Com efeito, apesar de ter sido notificado para comparecer na audiência de julgamento com a cominação estabelecido por aquele normativo, o certo é que o seu mandatário constituído, sempre presente em todas as sessões do julgamento, nunca questionou no decurso do mesmo a constitucionalidade daquele preceito nem as decorrências dele resultantes para o arguido.
E, do mesmo modo, nas alegações para o Tribunal da Relação e para o Supremo Tribunal de Justiça, nomeadamente nas conclusões 19 e 20 e 30 e 31, respectivamente, peças processuais apontadas pelo recorrente como matriz de impugnação da inconstitucionalidade normativa, não se questionou directa, concreta e explicitamente a legitimidade constitucional daquela norma, nunca aliás ali invocada.

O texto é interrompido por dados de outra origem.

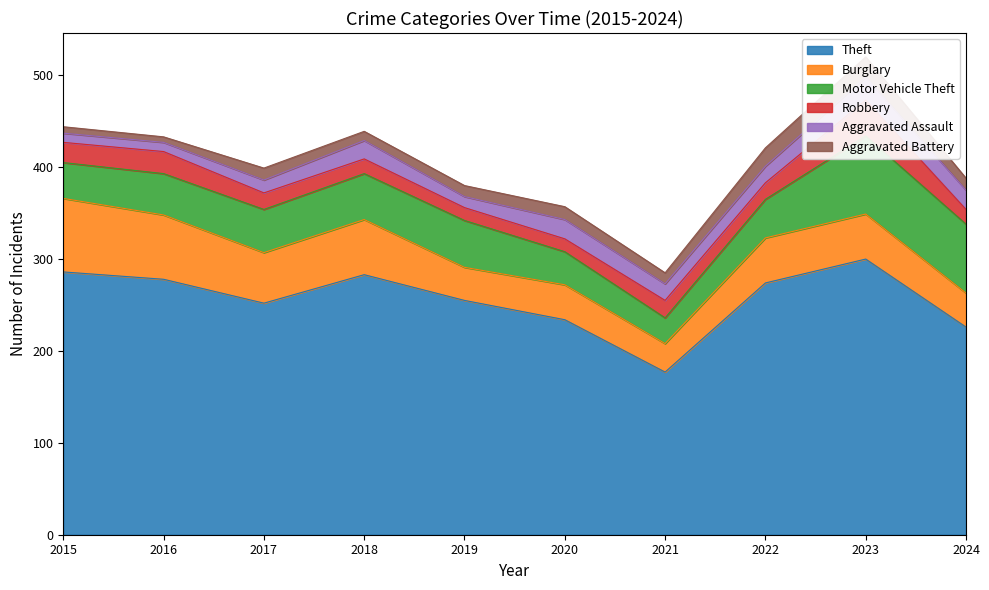

How many categories are shown in the chart?

10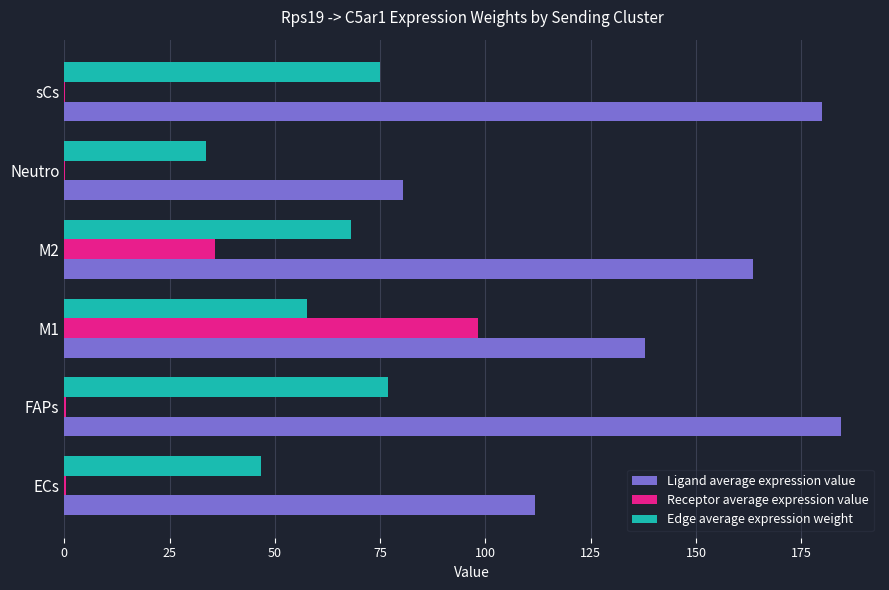

Which series has the largest total across all categories?

Ligand average expression value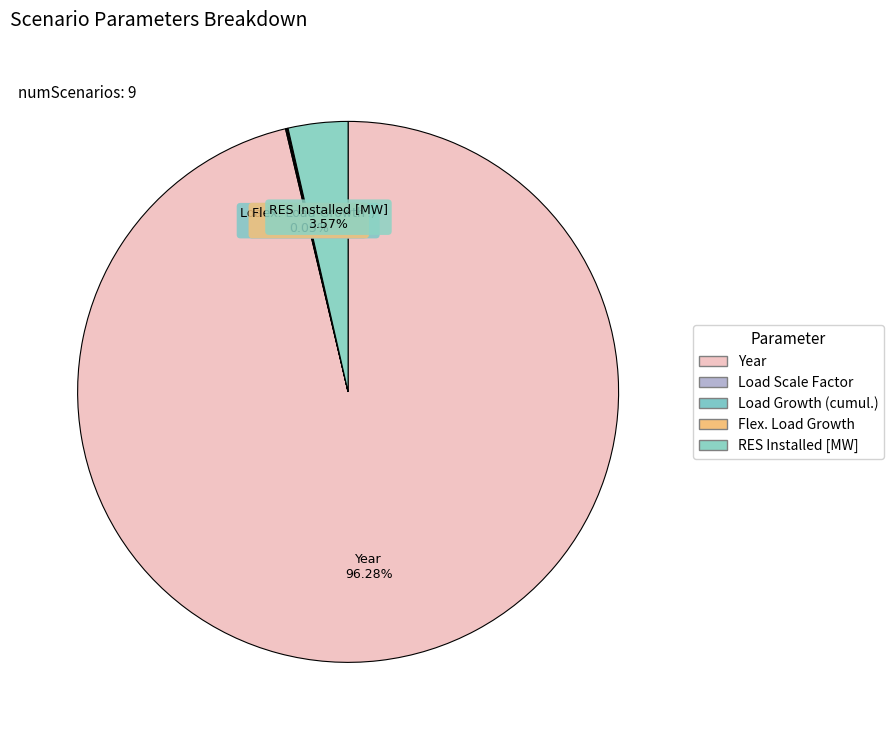

Which category has the biggest portion of the pie?

Year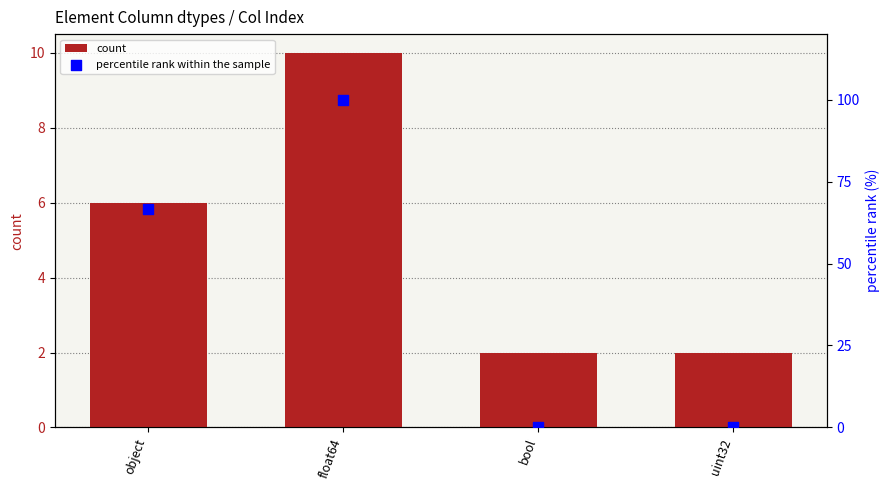

What are all the series names shown in the legend?

count, percentile rank within the sample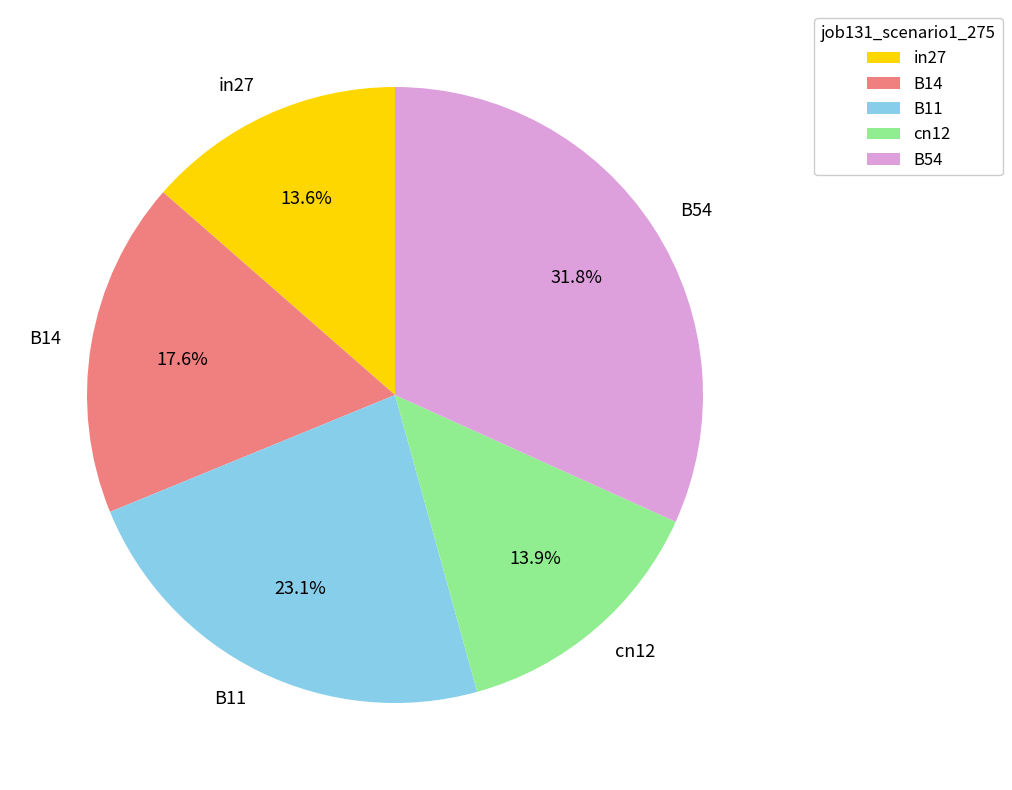

Does cn12 represent more than half of the total?

No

A primeira alusão a tal norma e à sua eventual inconstitucionalidade consta do requerimento de interposição do recurso para este Tribunal, sendo assim manifesta a sua tardia e irrelevante invocação.
Em bom rigor, durante o processo, o recorrente pretendeu impugnar, por vício de inconstitucionalidade, não uma certa e determinada norma jurídica, mas sim as próprias decisões condenatórias que contra si foram sendo proferidas. E tal forma de impugnação não se mostra adequada à abertura da via do recurso de constitucionalidade.
Deste modo, tendo por verificada a ausência de um dos pressupostos essenciais à admissibilidade do recurso, entende-se que dele não deverá tomar-se conhecimento.
Cumpra-se o disposto no artigo 78º-A, nº l, da Lei do Tribunal Constitucional.